Memories are also reinforced throughout our day to day life. I have had stitches on my leg from a cycling accident, which despite its negative connotation, built upon my long lasting memory that is bicycling. I was trying to stand out, much like when I first learned to ride. A small child, looking for his place in the world. I began to ride my bicycle with one hand while looking back at a friend. This proved to be a scarring mistake. I cut my leg open about one inch in length, and half an inch in diameter, after falling on my one of my bicycle’s pedal. I remember feeling discouraged because of the careless mistake, but now feel as if it was a valuable experience that showed me that there is always two sides to a memory, and those sides are constantly battling for bragging rights.

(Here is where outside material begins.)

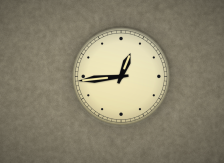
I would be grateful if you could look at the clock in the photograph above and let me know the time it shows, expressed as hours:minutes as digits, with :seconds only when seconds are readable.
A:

Cycling is not any one thing. It is a sport, a hobby, a job, a form of exercise, a method of transportation. I choose to let it be a memory. Although it has been several years since I last owned a bicycle, I still recall the numerous experiences I have had. From inattentive motorists, to high speed races, to the many injuries sustained, these memories give me the opportunity of reliving them any day of my life. They are lessons that needed to be learned, and they are times that needed to be remembered. Memories allow for individuals to grow, because by accepting and embracing the past, you can move on to be the best version of yourself possible.

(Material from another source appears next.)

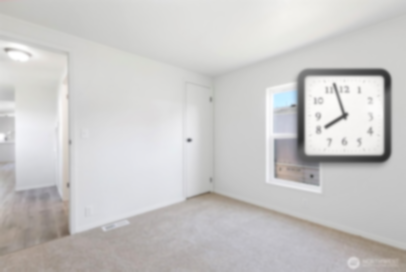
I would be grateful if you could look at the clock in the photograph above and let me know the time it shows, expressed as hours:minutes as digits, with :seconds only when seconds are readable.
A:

Although it is undoubtedly unfortunate how quickly and inadvertently one can grow apart from something that once had so much personal meaning, no one can ever take your memories away from you. Reminiscing on things that were once close to your heart can certainly make life feel much more meaningful. These objects, places, or people can make your perspective of the future more optimistic by helping you accept previous hardships and embrace the tranquil moments that life gives you.